Start of Excerpt to read

The comparison is familiar: a vegetable cousin to yogurt’s live cultures, built on cabbage and radish rather than milk. The social piece is measurable as well. People who eat with others more often report higher happiness and stronger support networks. Kimjang is organized around the meal that ends the work.
Modern life introduces friction. Urban apartments shrink balconies and time. Many younger Koreans buy kimchi rather than stage a full day of salting, mixing and packing.
Lee skipped kimjang during a stint in the United States when trusted ingredients were hard to find and shipping felt wasteful. Kim’s family relies on parcels from Korea and careful planning. Park’s family moves the work from city to ancestral town, where know-how and extra hands are available.
Even within single neighborhoods, rules diverge. One home cook uses shrimp sauce only. Another swears by anchovy and nothing else. Some families skip extra vegetables and trust chili alone. Lee recalls elders tucking pieces of hairtail into the leaves. Kim’s family prefers brightness and crunch with radish, chives and scallions. Variation is how techniques travel across regions, generations and apartments of different sizes.
Storage links tradition to city life. Lee lets the jars begin for a day at cool room temperature, then moves them to a dedicated kimchi refrigerator. Most households hold kimchi just above freezing, roughly minus one to six degrees Celsius, which slows souring and preserves texture. The appliance turns a village habit into an apartment routine and gives families a measure of control that once depended on buried crocks and weather.
Use ingredients you trust. Make enough to share. Write down what worked so next winter goes faster.

End of Excerpt to read
Start of Exercise data

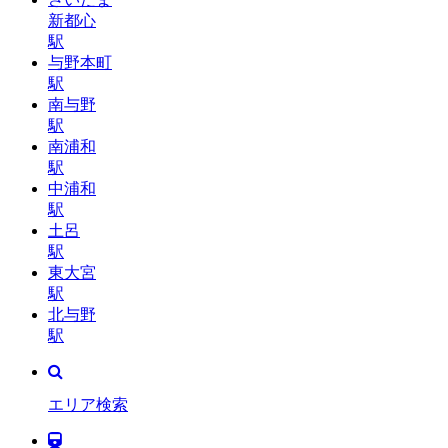
新都心
駅
与野本町
駅
南与野
駅
南浦和
駅
中浦和
駅
土呂
駅
東大宮
駅
北与野
駅
エリア検索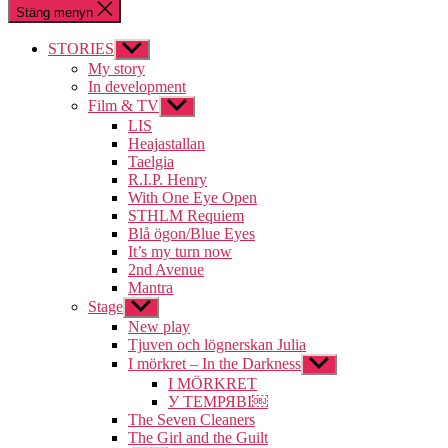
Stäng menyn
STORIES
Visa
undermeny
My story
In development
Film & TV
Visa
undermeny
LIS
Heajastallan
Taelgia
R.I.P. Henry
With One Eye Open
STHLM Requiem
Blå ögon/Blue Eyes
It’s my turn now
2nd Avenue
Mantra
Stage
Visa
undermeny
New play
Tjuven och lögnerskan Julia
I mörkret – In the Darkness
Visa
undermeny
I MÖRKRET
У ТЕМРЯВІ￼
The Seven Cleaners
The Girl and the Guilt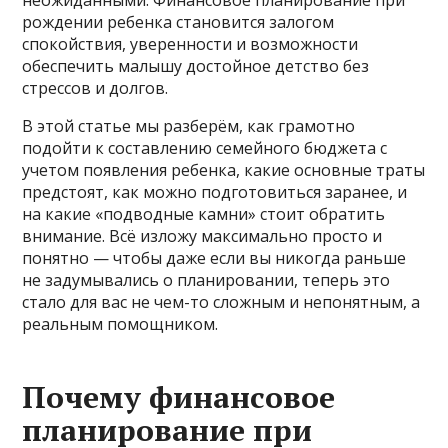
рождении ребенка становится залогом
спокойствия, уверенности и возможности
обеспечить малышу достойное детство без
стрессов и долгов.
В этой статье мы разберём, как грамотно
подойти к составлению семейного бюджета с
учетом появления ребенка, какие основные траты
предстоят, как можно подготовиться заранее, и
на какие «подводные камни» стоит обратить
внимание. Всё изложу максимально просто и
понятно — чтобы даже если вы никогда раньше
не задумывались о планировании, теперь это
стало для вас не чем-то сложным и непонятным, а
реальным помощником.
Почему финансовое
планирование при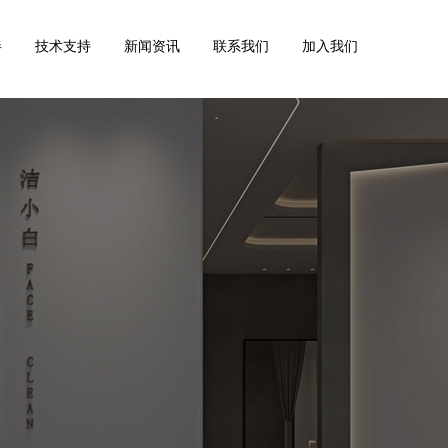
伴
技术支持
新闻资讯
联系我们
加入我们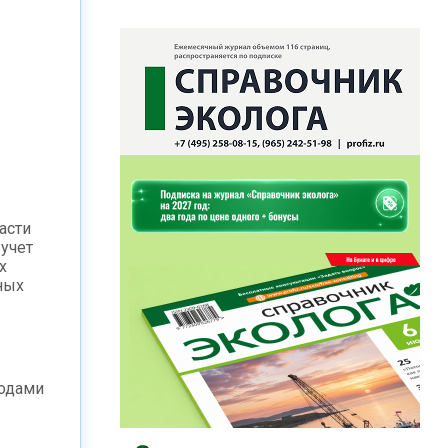
асти
 учет
х
ных
ходами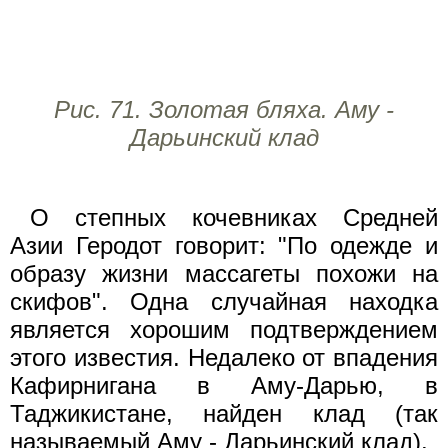
Рис. 71. Золотая бляха. Аму -
Дарьинский клад
О степных кочевниках Средней
Азии Геродот говорит: "По одежде и
образу жизни массагеты похожи на
скифов". Одна случайная находка
является хорошим подтверждением
этого известия. Недалеко от впадения
Кафирнигана в Аму-Дарью, в
Таджикистане, найден клад (так
называемый Аму - Дарьинский клад).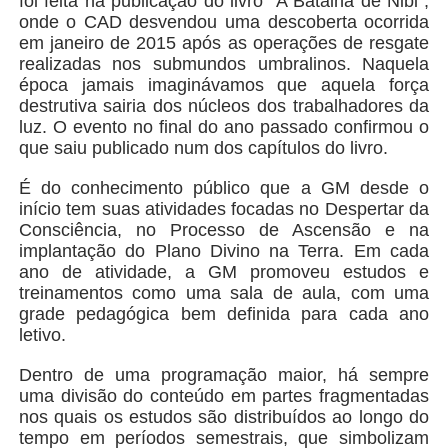
foi feita na publicação do livro “A Batalha de Nibi”,
onde o CAD desvendou uma descoberta ocorrida
em janeiro de 2015 após as operações de resgate
realizadas nos submundos umbralinos. Naquela
época jamais imaginávamos que aquela força
destrutiva sairia dos núcleos dos trabalhadores da
luz. O evento no final do ano passado confirmou o
que saiu publicado num dos capítulos do livro.
É do conhecimento público que a GM desde o
início tem suas atividades focadas no Despertar da
Consciência, no Processo de Ascensão e na
implantação do Plano Divino na Terra. Em cada
ano de atividade, a GM promoveu estudos e
treinamentos como uma sala de aula, com uma
grade pedagógica bem definida para cada ano
letivo.
Dentro de uma programação maior, há sempre
uma divisão do conteúdo em partes fragmentadas
nos quais os estudos são distribuídos ao longo do
tempo em períodos semestrais, que simbolizam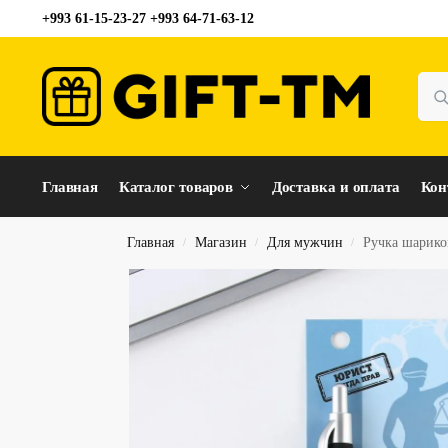
+993 61-15-23-27 +993 64-71-63-12
Главная
Каталог товаров
Доставка и оплата
Кон
Главная
Магазин
Для мужчин
Ручка шарико
/
/
/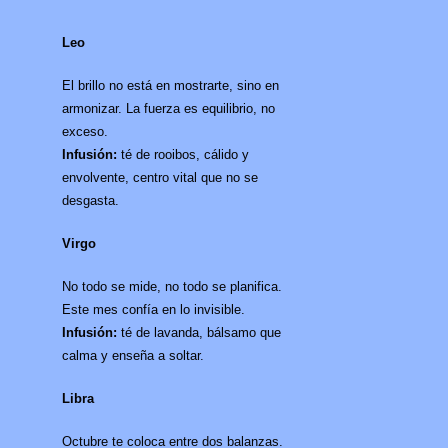
Leo
El brillo no está en mostrarte, sino en
armonizar. La fuerza es equilibrio, no
exceso.
Infusión:
té de rooibos, cálido y
envolvente, centro vital que no se
desgasta.
Virgo
No todo se mide, no todo se planifica.
Este mes confía en lo invisible.
Infusión:
té de lavanda, bálsamo que
calma y enseña a soltar.
Libra
Octubre te coloca entre dos balanzas.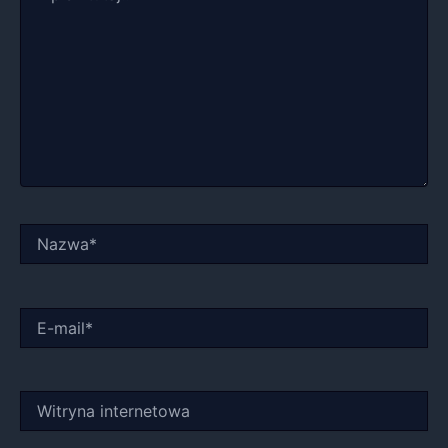
Nazwa*
E-
mail*
Witryna
internetowa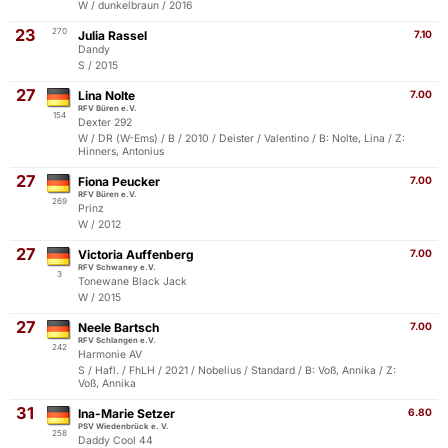
W / dunkelbraun / 2016
23
270
Julia Rassel
7.10
Dandy
S / 2015
27
Lina Nolte
7.00
RFV Büren e.V.
154
Dexter 292
W / DR (W-Ems) / B / 2010 / Deister / Valentino / B: Nolte, Lina / Z:
Hinners, Antonius
27
Fiona Peucker
7.00
RFV Büren e.V.
269
Prinz
W / 2012
27
Victoria Auffenberg
7.00
RFV Schwaney e.V.
3
Tonewane Black Jack
W / 2015
27
Neele Bartsch
7.00
RFV Schlangen e.V.
242
Harmonie AV
S / Hafl. / FhLH / 2021 / Nobelius / Standard / B: Voß, Annika / Z:
Voß, Annika
31
Ina-Marie Setzer
6.80
PSV Wiedenbrück e. V.
258
Daddy Cool 44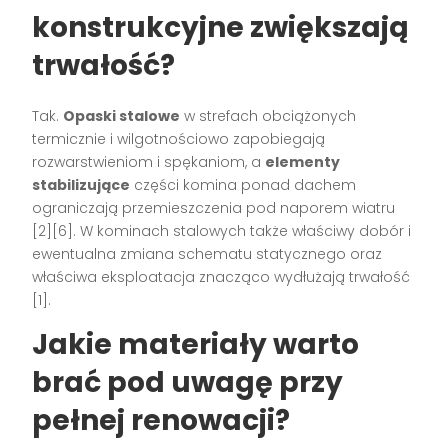
konstrukcyjne zwiększają
trwałość?
Tak.
Opaski stalowe
w strefach obciążonych
termicznie i wilgotnościowo zapobiegają
rozwarstwieniom i spękaniom, a
elementy
stabilizujące
części komina ponad dachem
ograniczają przemieszczenia pod naporem wiatru
[2][6]. W kominach stalowych także właściwy dobór i
ewentualna zmiana schematu statycznego oraz
właściwa eksploatacja znacząco wydłużają trwałość
[1].
Jakie materiały warto
brać pod uwagę przy
pełnej renowacji?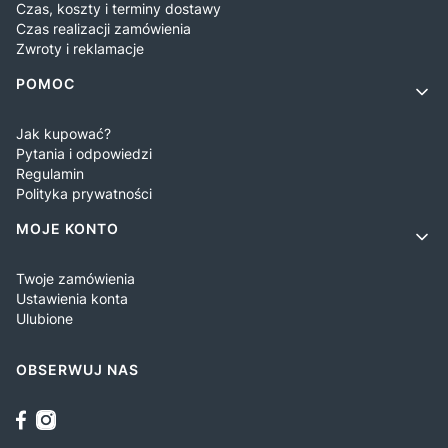
Czas, koszty i terminy dostawy
Czas realizacji zamówienia
Zwroty i reklamacje
POMOC
Jak kupować?
Pytania i odpowiedzi
Regulamin
Polityka prywatności
MOJE KONTO
Twoje zamówienia
Ustawienia konta
Ulubione
OBSERWUJ NAS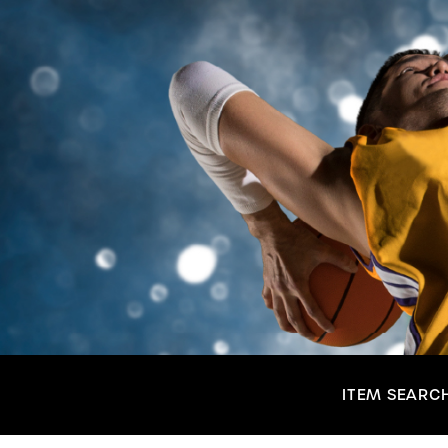
ITEM SEARC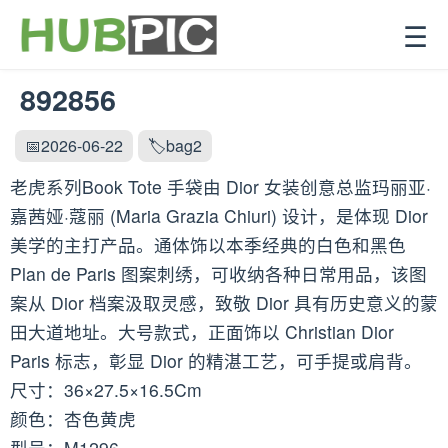
☰
892856
📅2026-06-22
🏷️bag2
老虎系列Book Tote 手袋由 Dior 女装创意总监玛丽亚·
嘉茜娅·蔻丽 (Maria Grazia Chiuri) 设计，是体现 Dior
美学的主打产品。通体饰以本季经典的白色和黑色
Plan de Paris 图案刺绣，可收纳各种日常用品，该图
案从 Dior 档案汲取灵感，致敬 Dior 具有历史意义的蒙
田大道地址。大号款式，正面饰以 Christian Dior
Paris 标志，彰显 Dior 的精湛工艺，可手提或肩背。
尺寸：36×27.5×16.5Cm
颜色：杏色黄虎
型号：M1296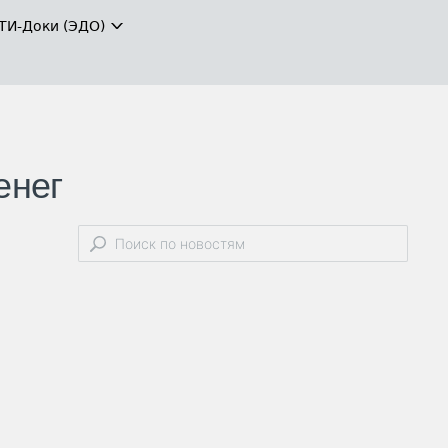
ТИ-Доки (ЭДО)
енег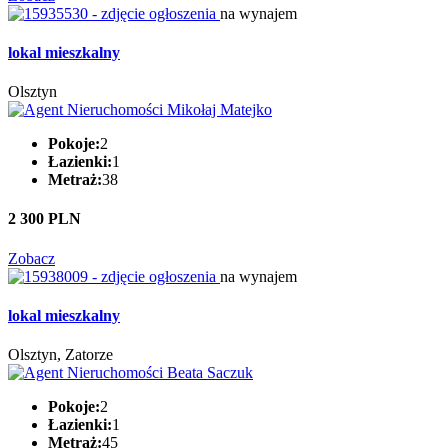
na wynajem
lokal mieszkalny
Olsztyn
Pokoje:
2
Łazienki:
1
Metraż:
38
2 300 PLN
Zobacz
na wynajem
lokal mieszkalny
Olsztyn, Zatorze
Pokoje:
2
Łazienki:
1
Metraż:
45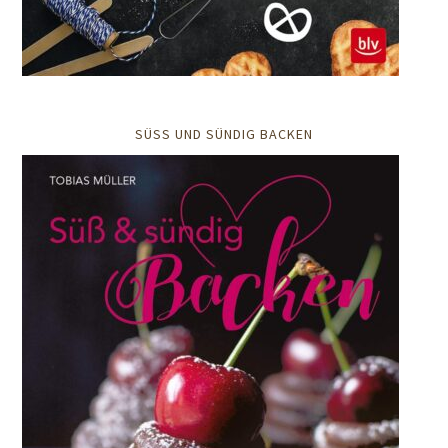
SÜSS UND SÜNDIG BACKEN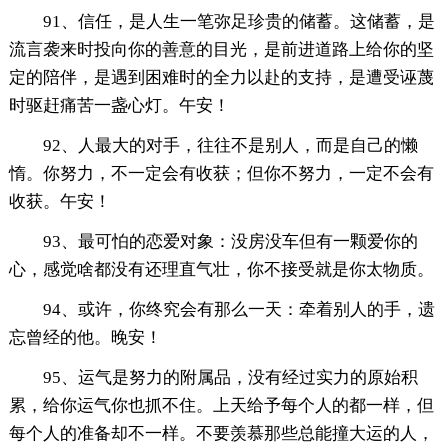
91、信任，是人生一笔弥足珍贵的储蓄。这储蓄，是
流言袭来时投向你的善意的目光，是前进道路上给你的坚
定的陪伴，是遇到困难时的全力以赴的支持，是遭受诬蔑
时驱赶痛苦一盏心灯。午安！
92、人最大的对手，往往不是别人，而是自己的懒
惰。你努力，不一定会有收获；但你不努力，一定不会有
收获。午安！
93、最可怕的恋爱对象：没房没车但有一颗爱你的
心，感觉啥都没有还理直气壮，你不接受就是你太物质。
94、或许，你终究会有那么一天：牵着别人的手，遗
忘曾经的他。晚安！
95、运气是努力的附属品，没有经过实力的原始积
累，给你运气你也抓不住。上天给予每个人的都一样，但
每个人的准备却不一样。不要羡慕那些总能撞大运的人，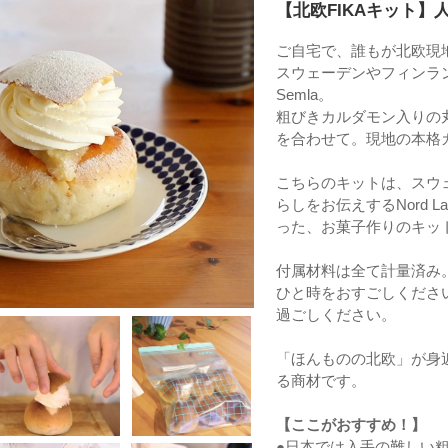
【北欧FIKAキット
ご自宅で、誰もが北欧現
スウェーデンやフィンラ
Semla。
粗びきカルダモン入りの
を合わせて。現地の本格
こちらのキットは、スウェ
らしをお伝えするNord
った、お菓子作りのキッ
付属材料は全て計量済み
ひと時をおすごしくださ
過ごしください。
「ほんものの北欧」が身
る商材です。
【ここがおすすめ！】
●日本では入手の難しい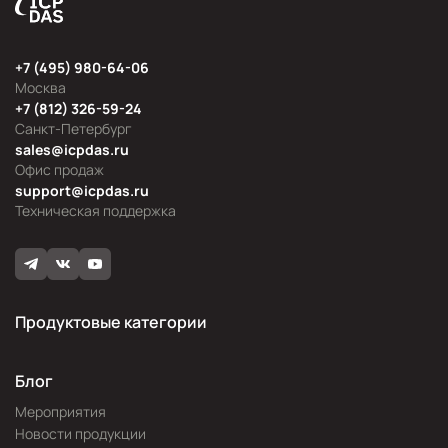
+7 (495) 980-64-06
Москва
+7 (812) 326-59-24
Санкт-Петербург
sales@icpdas.ru
Офис продаж
support@icpdas.ru
Техническая поддержка
Продуктовые категории
Блог
Мероприятия
Новости продукции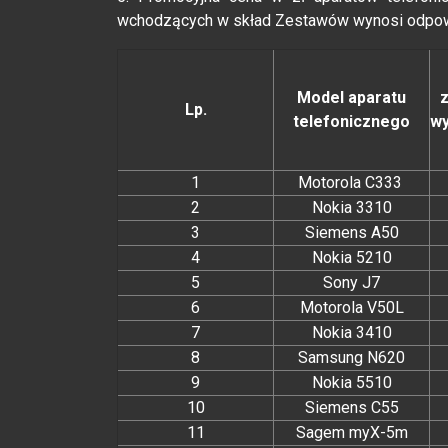
wchodzących w skład Zestawów wynosi odpo
Model aparatu
Lp.
telefonicznego
wy
1
Motorola C333
2
Nokia 3310
3
Siemens A50
4
Nokia 5210
5
Sony J7
6
Motorola V50L
7
Nokia 3410
8
Samsung N620
9
Nokia 5510
10
Siemens C55
11
Sagem myX-5m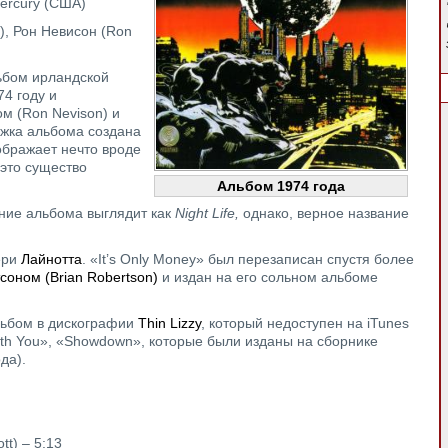
Mercury (США)
t), Рон Невисон (Ron
ьбом ирландской
74 году и
 (Ron Nevison) и
ожка альбома создана
ображает нечто вроде
 это существо
Альбом 1974 года
ние альбома выглядит как
Night
Life,
однако, верное название
ери
Лайнотта
. «It’s Only Money» был перезаписан спустя более
оном (Brian Robertson)
и издан на его сольном альбоме
альбом в дискографии
Thin Lizzy
, который недоступен на iTunes
 with You», «Showdown», которые были изданы на сборнике
да).
tt) – 5:13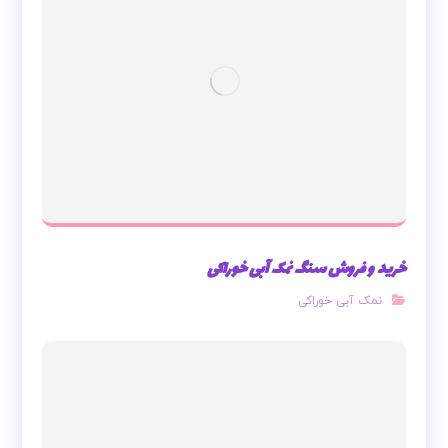
خرید و فروش سنگ نمک آبی خوراکی
نمک آبی خوراکی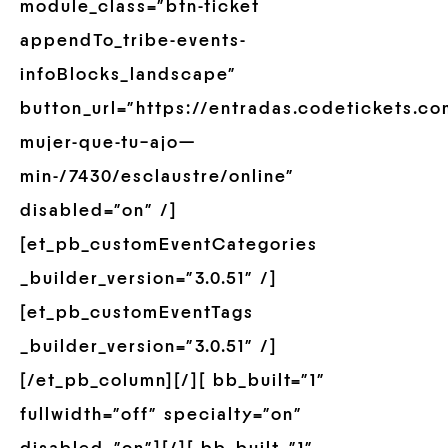
module_class=”btn-ticket
appendTo_tribe-events-
infoBlocks_landscape”
button_url=”https://entradas.codetickets.c
mujer-que-tu–ajo—
min-/7430/esclaustre/online”
disabled=”on” /]
[et_pb_customEventCategories
_builder_version=”3.0.51″ /]
[et_pb_customEventTags
_builder_version=”3.0.51″ /]
[/et_pb_column][/][ bb_built=”1″
fullwidth=”off” specialty=”on”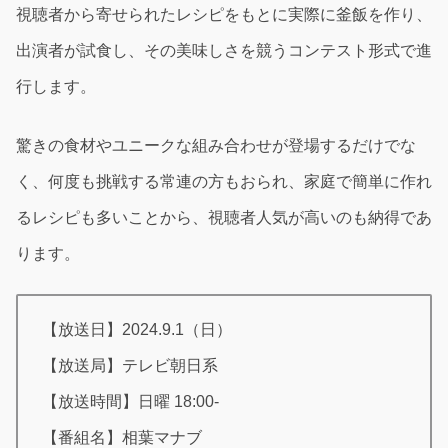
視聴者から寄せられたレシピをもとに実際に釜飯を作り、
出演者が試食し、その美味しさを競うコンテスト形式で進
行します。
驚きの食材やユニークな組み合わせが登場するだけでな
く、何度も挑戦する常連の方もおられ、家庭で簡単に作れ
るレシピも多いことから、視聴者人気が高いのも納得であ
ります。
【放送日】2024.9.1（日）
【放送局】テレビ朝日系
【放送時間】日曜 18:00-
【番組名】相葉マナブ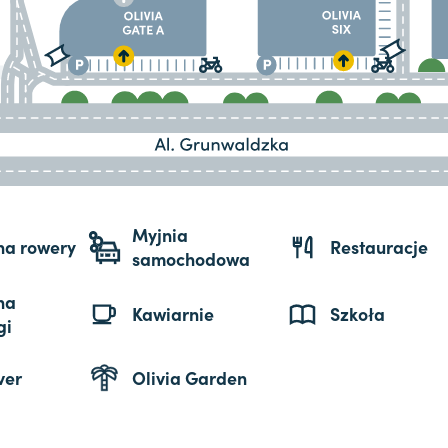
Myjnia
 na rowery
Restauracje
samochodowa
na
Kawiarnie
Szkoła
gi
ver
Olivia Garden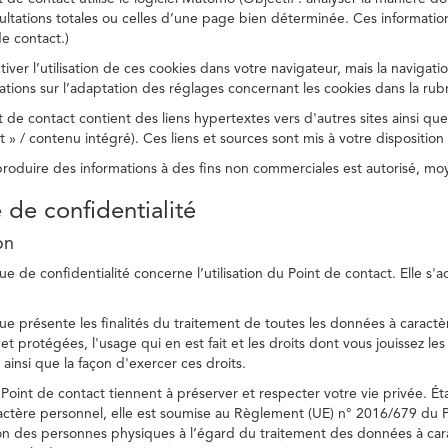
ltations totales ou celles d’une page bien déterminée. Ces information
e contact.)
ver l’utilisation de ces cookies dans votre navigateur, mais la navigati
ations sur l’adaptation des réglages concernant les cookies dans la rub
 de contact contient des liens hypertextes vers d'autres sites ainsi que
/ contenu intégré). Ces liens et sources sont mis à votre disposition u
eproduire des informations à des fins non commerciales est autorisé, m
e de confidentialité
on
ue de confidentialité concerne l’utilisation du Point de contact. Elle s'
ue présente les finalités du traitement de toutes les données à caractèr
s et protégées, l'usage qui en est fait et les droits dont vous jouissez le
 ainsi que la façon d'exercer ces droits.
Point de contact tiennent à préserver et respecter votre vie privée. Ét
ctère personnel, elle est soumise au Règlement (UE) n° 2016/679 du 
tion des personnes physiques à l’égard du traitement des données à carac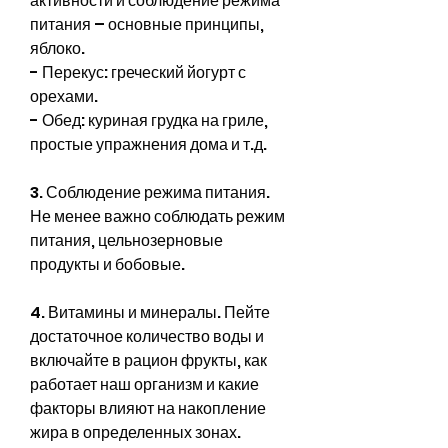
активности и соблюдение режима 
питания – основные принципы, 
яблоко.
- Перекус: греческий йогурт с 
орехами.
- Обед: куриная грудка на гриле, 
простые упражнения дома и т.д.
3. Соблюдение режима питания. 
Не менее важно соблюдать режим 
питания, цельнозерновые 
продукты и бобовые.
4. Витамины и минералы. Пейте 
достаточное количество воды и 
включайте в рацион фрукты, как 
работает наш организм и какие 
факторы влияют на накопление 
жира в определенных зонах. 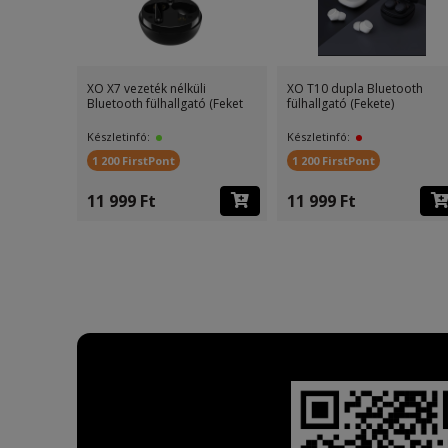
nélküli
XO X7 vezeték nélküli
XO T10 dupla Bluetooth
 B
Bluetooth fülhallgató (Feket
fülhallgató (Fekete)
Készletinfó:
Készletinfó:
1 200 FirstPont
1 200 FirstPont
11 999 Ft
11 999 Ft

End of Exercise data

§ **Job item**: What temperature range does the kimjang excerpt give for how most households store kimchi? Answer from the kimjang excerpt only, not from any of the lines.

§ **Reply to the exercise**: Roughly minus one to six degrees Celsius.